--- Your goal ---
In the article below on whether a separated spouse can inherit, copy out word for word the stretch from "In this article, our" through "your civil partnership.".

--- Text extract ---
+-------+

Can a Separated Spouse Inherit?

Dec 12, 2023   ·   5 minute read
Can a Separated Spouse Inherit?

Our private client and Will solicitors are asked the question ‘Can a separated spouse inherit?’ The quick answer is yes or maybe. That’s why if you are thinking about a separation or divorce you need to talk to a Will and estate planning solicitor as well as to a family lawyer. 

In this article, our Will solicitors explain why you need a Will or a new Will if you are going through a family separation. Our specialist lawyers can help you with all your private client needs, including writing a Will for you or checking if your existing Will needs amending, because of your new family circumstances. 

For expert Will and estate planning advice call our team or complete our online enquiry form 

Who inherits if you are separated  

If you are separated from your husband, wife, or civil partner then you are still in a legal relationship with them until the relationship is dissolved by your securing a final order of divorce or the dissolution of your civil partnership. 

A gift in a Will to a separated spouse or civil partner is valid despite your separation. 

If you have not made a Will your separated husband, wife, or civil partner is one of your next of kin and they will be entitled to a share of your estate under the intestacy rules.

+-------+

--- Dataset entries ---
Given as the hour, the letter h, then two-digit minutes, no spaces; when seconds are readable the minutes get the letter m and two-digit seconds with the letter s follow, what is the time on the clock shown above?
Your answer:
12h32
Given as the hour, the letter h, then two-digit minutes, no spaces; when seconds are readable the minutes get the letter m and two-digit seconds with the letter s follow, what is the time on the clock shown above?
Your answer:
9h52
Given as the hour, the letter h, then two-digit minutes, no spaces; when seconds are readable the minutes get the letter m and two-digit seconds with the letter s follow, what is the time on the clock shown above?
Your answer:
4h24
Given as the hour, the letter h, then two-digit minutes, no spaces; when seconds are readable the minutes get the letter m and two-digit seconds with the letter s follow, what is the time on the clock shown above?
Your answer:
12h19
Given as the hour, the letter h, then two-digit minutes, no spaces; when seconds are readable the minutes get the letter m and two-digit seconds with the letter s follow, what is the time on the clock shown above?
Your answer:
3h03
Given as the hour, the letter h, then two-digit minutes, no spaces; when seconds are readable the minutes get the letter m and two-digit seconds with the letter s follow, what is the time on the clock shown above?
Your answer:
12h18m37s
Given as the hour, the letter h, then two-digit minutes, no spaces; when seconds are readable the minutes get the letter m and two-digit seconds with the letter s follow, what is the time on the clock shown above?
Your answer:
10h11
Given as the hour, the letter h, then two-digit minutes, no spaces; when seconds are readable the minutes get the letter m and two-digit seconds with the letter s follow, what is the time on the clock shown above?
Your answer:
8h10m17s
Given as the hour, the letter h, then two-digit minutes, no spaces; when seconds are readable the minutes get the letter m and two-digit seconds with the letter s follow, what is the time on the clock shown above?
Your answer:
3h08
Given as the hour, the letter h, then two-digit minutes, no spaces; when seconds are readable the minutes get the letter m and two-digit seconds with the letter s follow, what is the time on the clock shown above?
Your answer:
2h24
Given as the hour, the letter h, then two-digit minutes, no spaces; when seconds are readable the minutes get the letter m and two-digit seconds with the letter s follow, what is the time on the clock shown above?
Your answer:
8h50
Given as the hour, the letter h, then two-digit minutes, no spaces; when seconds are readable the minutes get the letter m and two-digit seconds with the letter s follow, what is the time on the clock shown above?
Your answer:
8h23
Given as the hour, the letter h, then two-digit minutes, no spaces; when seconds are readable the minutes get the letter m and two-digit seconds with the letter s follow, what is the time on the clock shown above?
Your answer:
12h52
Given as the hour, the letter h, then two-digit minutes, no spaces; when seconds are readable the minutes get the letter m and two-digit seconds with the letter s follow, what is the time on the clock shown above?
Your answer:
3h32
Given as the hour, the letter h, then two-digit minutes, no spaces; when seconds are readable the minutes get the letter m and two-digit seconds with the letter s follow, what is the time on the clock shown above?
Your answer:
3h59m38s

+-------+

--- Correct result ---
In this article, our Will solicitors explain why you need a Will or a new Will if you are going through a family separation. Our specialist lawyers can help you with all your private client needs, including writing a Will for you or checking if your existing Will needs amending, because of your new family circumstances. 

For expert Will and estate planning advice call our team or complete our online enquiry form 

Who inherits if you are separated  

If you are separated from your husband, wife, or civil partner then you are still in a legal relationship with them until the relationship is dissolved by your securing a final order of divorce or the dissolution of your civil partnership.